Liquidity Bootstrapping Example

Let's walk through a complete example, using the Liquidity Bootstrapping use case.

First, we give the token a symbol and name, set the basic pool parameters, and determine the permissions. All we really need to be able to do is change the weights, so we can set all the other permissions false.

As noted earlier, setting the permissions as strict as possible minimizes the trust investors need to place in the pool creator. Liquidity providers for this pool can rest assured that the fee can never be changed, no tokens can be added or removed, and they cannot be prevented from adding liquidity (e.g., by being removed from the whitelist, or having the cap lowered).

// XYZ and DAI are addresses
// XYZ is the "project token" we're launching
const poolParams = {
tokenSymbol: 'LBT',
tokenName: 'Liquidity Bootstrapping Token',
tokens: [XYZ, DAI],
startBalances: [toWei('4000'), toWei('1000')],
startWeights: [toWei('32'), toWei('8')],
swapFee: toWei('0.005'), // 0.5%
}
const permissions = {
canPauseSwapping: false,
canChangeSwapFee: false,
canChangeWeights: true,
canAddRemoveTokens: false,
canWhitelistLPs: false,
canChangeCap: false,
canRemoveAllTokens: false,
};

Next, we use these structs to deploy a new Configurable Rights Pool (and the underlying Core Pool).

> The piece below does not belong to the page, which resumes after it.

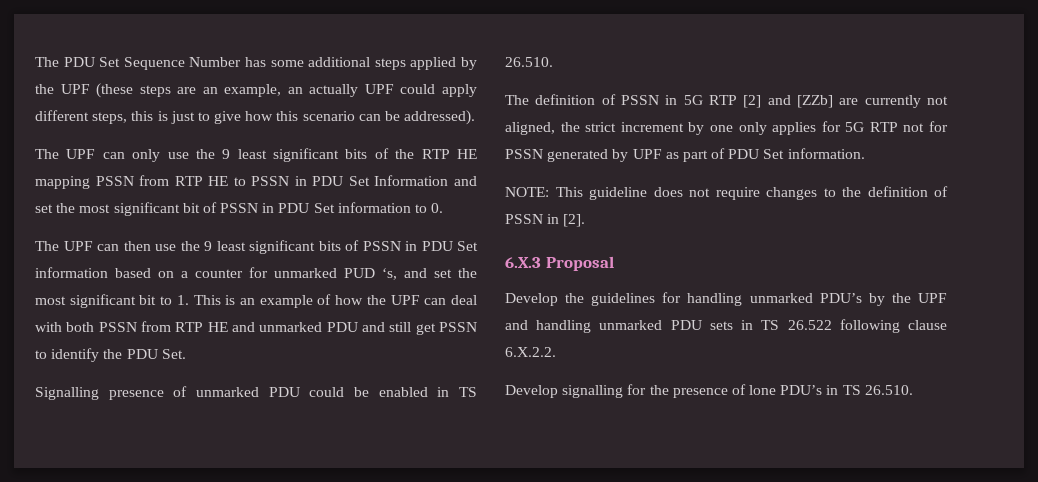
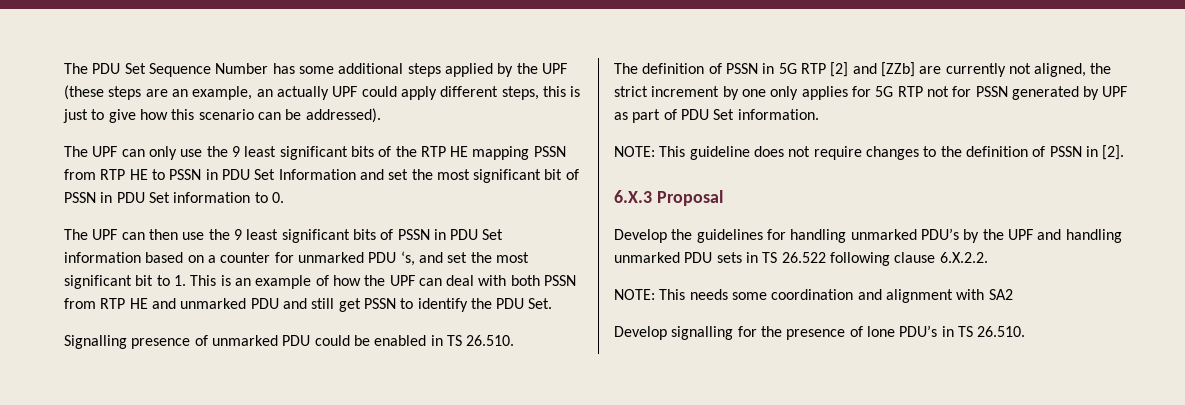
[344,268,375,278] PUD -> [368,252,397,263] PDU
(556, 352) none -> [614,289,1013,303] // NOTE: This needs some coordination and alignment with SA2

// If deploying locally; otherwise use the published addresses
// This is the factory for the underlying Core BPool
bFactory = await BFactory.deployed();
// This is the Smart Pool factory
crpFactory = await CRPFactory.deployed();
// Static call to get the return value
const crpContract = await crpFactory.newCrp.call(
bFactory.address,
poolParams,
permissions,
);
// Transaction that actually deploys the CRP
await crpFactory.newCrp(
bFactory.address,
poolParams,
permissions,
);
// Wait for it to get mined
const crp = await ConfigurableRightsPool.at(crpContract);
// Creating the pool transfers collateral tokens
// Must allow the contract to spend them
await dai.approve(crp.address, MAX);
await xyz.approve(crp.address, MAX);
// Create the underlying pool
// Mint 1,000 LBT pool tokens; pull collateral into BPool
// Override with fast block wait times for testing purposes
// (Defaults are 2 hours min delay / 2 weeks min duration)
await crp.createPool(toWei('1000'), 10, 10);

At this point we have an initialized pool. The admin account has 1,000 LPTs, and the underlying BPool is holding the tokens. The pool is enabled for public trading and adding liquidity.

To facilitate the token launch - with low slippage, low initial capital, and stable prices over time, per the paper referenced above - we want to gradually "flip" the weights over time. We start with the project token at a high weight (32/(32+8), or 80%, and collateral DAI at 20%. At the end of the launch, we want XYZ at 20%, and DAI at 80%. We accomplish this by calling updateWeightsGradually; we're allowed to do this because the canChangeWeights permission was set to true.

// Start changing the weights in 100 blocks
const block = await web3.eth.getBlock('latest');
const startBlock = block.number + 100;
const blockRange = 10000;
// "Flip" the weights linearly, over 10,000 blocks
const endBlock = startBlock + blockRange;
// Set the endWeights to the reverse of the startWeights
const endWeights = [toWei('8'), toWei('32')];
// Kick off the weight curve
await crp.updateWeightsGradually(endWeights, startBlock, endBlock);

Of course, smart contracts can't change state by themselves. What updateWeightsGradually actually does is put the contract into a state where it will respond to the pokeWeights call by setting all the weights according to the point on the "weight curve" corresponding to the current block. (It will revert before the start block, and set the weights to their final values if called after the end block.)

// Sample code to print the current weights,
// Then call pokeWeights to update them
for (i = 0; i < blockRange; i++) {
weightXYZ = await controller.getDenormalizedWeight(XYZ);
weightDAI = await controller.getDenormalizedWeight(DAI);
block = await web3.eth.getBlock("latest");
console.log('Block: ' + block.number + '. Weights -> XYZ: ' +
(fromWei(weightXYZ)*2.5).toFixed(4) + '%\tDAI: ' +
(fromWei(weightDAI)*2.5).toFixed(4) + '%');
// Actually cause the weights to change
await crp.pokeWeights();
}

There are many subtleties; for instance, you could implement a non-linear bootstrapping weight curve by calculating the weights off-chain and setting them directly. For a comprehensive set of tests that demonstrate all features of the Configurable Rights Pool, see our GitHub.